FDLE Global Profile Carmine… by on Scribd

Notice that he did pass in October of 2002, which allowed for him to be certified.  However, he had still not met the time requirements, and there is nothing stating where he completed another preparation course regarding the courses he failed.

There’s something else that is interesting.  In 1999, John Brown of the Police Applicant Screening Service (PASS), who has long since retired, signed the form to FDLE stating that Marceno had completed 12 months of full-time service.  He had not.  In referencing the documents above and the law, which demands 12 months of full time sworn officer duty in a time period of 18 months, here’s where Marceno stood with what New York refers to as “full time” work, even though his job was part-time/ seasonal.

In fact, at that time this was signed, September of 1999, Marceno had only worked for roughly a year for Suffolk County.  During that time, he was only seasonal and though 37.5 hours is considered full time in New York (with .5 hours given for lunch), he only worked 20 weeks at or above those hours.  That’s only 5 months.

Two years later, he returns to Suffolk County and from March 23, 2001 to July 3, 2002, he only worked another 20 weeks during that time at or above those hours.

So, to be clear, in the span of five years, Carmine Marceno worked only 10 months as “full time” in a “part time/seasonal” job as what is, in essence, a park ranger job.

It gets worse.

Note the FDLE global profile which was pulled in March 2019.

Marceno’s last training is listed in 2009.  He has absolutely no firearms qualifications listed at all.  This has to be done every single year.  Other employees’ records clearly show this.

Additionally, note that his mandatory certification was accomplished in December 2018, just after he was made sheriff.

Even more telling is that an internal memo from Naples Police Department stated that he had to retake the parts of the exam preparation course that he failed and then take the equivalency test within 180 days (six months) of finishing the course.

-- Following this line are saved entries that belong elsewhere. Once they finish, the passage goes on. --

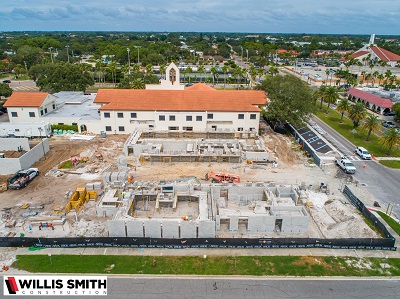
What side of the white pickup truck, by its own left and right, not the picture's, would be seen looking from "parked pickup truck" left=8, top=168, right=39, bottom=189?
right

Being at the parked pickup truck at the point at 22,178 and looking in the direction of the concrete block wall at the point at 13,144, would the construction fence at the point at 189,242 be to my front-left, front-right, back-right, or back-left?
back-right

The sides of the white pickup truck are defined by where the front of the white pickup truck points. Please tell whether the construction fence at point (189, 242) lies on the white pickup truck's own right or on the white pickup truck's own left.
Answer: on the white pickup truck's own right

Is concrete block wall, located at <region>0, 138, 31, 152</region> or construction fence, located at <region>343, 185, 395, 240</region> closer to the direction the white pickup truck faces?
the construction fence

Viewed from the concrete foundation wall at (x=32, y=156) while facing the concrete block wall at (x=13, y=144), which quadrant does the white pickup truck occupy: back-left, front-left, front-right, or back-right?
back-right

More than two years later, he passes the exam and is certified in March 2003.  However, FDLE only records his 200 completion of the course prior to his two failures.

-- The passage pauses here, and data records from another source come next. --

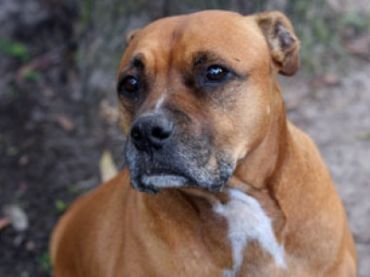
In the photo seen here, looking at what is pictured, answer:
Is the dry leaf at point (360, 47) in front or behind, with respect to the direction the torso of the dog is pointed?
behind

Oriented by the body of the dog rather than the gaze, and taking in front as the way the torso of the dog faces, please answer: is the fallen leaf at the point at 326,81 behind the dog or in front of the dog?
behind

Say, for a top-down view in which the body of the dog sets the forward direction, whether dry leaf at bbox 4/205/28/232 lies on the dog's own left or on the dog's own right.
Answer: on the dog's own right

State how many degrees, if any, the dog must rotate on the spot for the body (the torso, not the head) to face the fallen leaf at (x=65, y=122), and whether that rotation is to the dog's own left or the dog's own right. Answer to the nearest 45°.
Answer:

Additionally, FDLE has stated that they do not retain an officer’s certification, but rather the place of employment retains it.

Neither Collier County Sheriff’s Office, which Marceno worked at for ten years, nor Lee County, which he is currently the appointed sheriff and worked at for 6 years claims to have his certification per a Freedom Of Information Act submitted by a former sheriff’s deputy with LCSO.

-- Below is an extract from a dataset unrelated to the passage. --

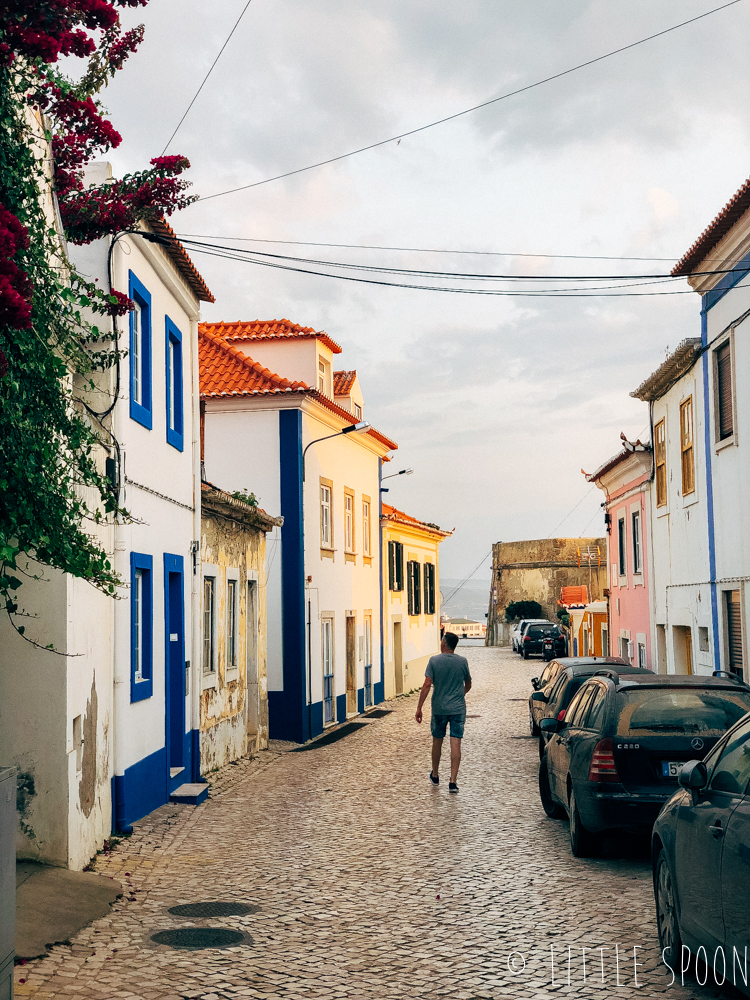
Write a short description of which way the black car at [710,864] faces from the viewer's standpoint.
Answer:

In this reporter’s opinion, it seems clear that for years, current Lee County Sheriff Carmine Marceno impersonated a police officer, which is a felony in the State of Florida.  It also appears that there was either negligence or someone who aided him to cover this matter up so that he could be moved up through the ranks in both the Collier County Sheriff’s Office and the Lee County Sheriff’s Office, including former Sheriff Mike Scott.

Just keep this in mind:

Just committing this crime is a third-degree felony which is punishable up to 5 years in prison and a $5,000 fine. This crime is a level 2 out of 10 under the Florida Criminal Punishment Code.

If the defendant impersonated an officer during the commission of a felony, then the crime is a second-degree felony which is punishable up to 15 years in prison and a $10,000 fine.

If during the felony someone is killed or injured, the crime is a first-degree felony punishable up to 30 years in prison and $10,000 fine.

Marceno wanted his unborn child to be murdered in abortion, but the mother refused.  Now, the child is dead and the mother’s life is threatened.

And those in authority and the media in Southwest Florida remain silent while “Republicans” in the area put their full support behind a fraud.